Gao - Ansongo (97km).
(Mali)

   

Les bords du Niger à Gao.

Ce matin, je récupère enfin l’assurance si nécessaire et si inutile, la police nous rend nos passeports, et l’on réussit à changer des francs à la banque… Il faut toute la matinée pour mener à bien ces quelques formalités de départ ! Nous mangeons comme des goinfres, et nous payons, à l’hôtel, une addition longue comme une file d’attente de cinéma ! Cinq jours de pension à l’hôtel Atlantide, ce n’est pas donné !

Nous nous étions habitués trop vite à la douche quotidienne, au repos sur le lit, au semi-confort, et quand nous retrouvons la tôle ondulée, six kilomètres après Gao, nous comprenons que le voyage continue. Nous traversons des palmeraies presque miteuses, des campagnes presque verdoyantes, nous louvoyons entre les ornières, nous vibrons sur la tôle ondulée, et Pancho répète inlassablement : « C’est quand même mieux que Bourem - Gao ! » Il se console en faisant appel à ses souvenirs, Pancho !
--- --- ---
_À faire_: Recopiez mot pour mot le passage du texte fourni qui va de « Ce matin, je » à « n’est pas donné ! », ces deux bouts compris.

_Données brutes_:
--- --- ---
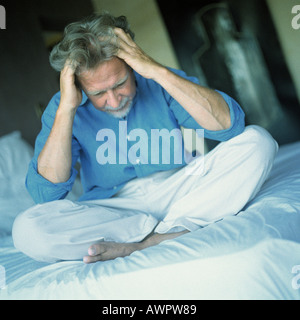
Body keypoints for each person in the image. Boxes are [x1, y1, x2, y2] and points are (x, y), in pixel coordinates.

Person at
--- --- ---
_Résultat attendu_:
Ce matin, je récupère enfin l’assurance si nécessaire et si inutile, la police nous rend nos passeports, et l’on réussit à changer des francs à la banque… Il faut toute la matinée pour mener à bien ces quelques formalités de départ ! Nous mangeons comme des goinfres, et nous payons, à l’hôtel, une addition longue comme une file d’attente de cinéma ! Cinq jours de pension à l’hôtel Atlantide, ce n’est pas donné !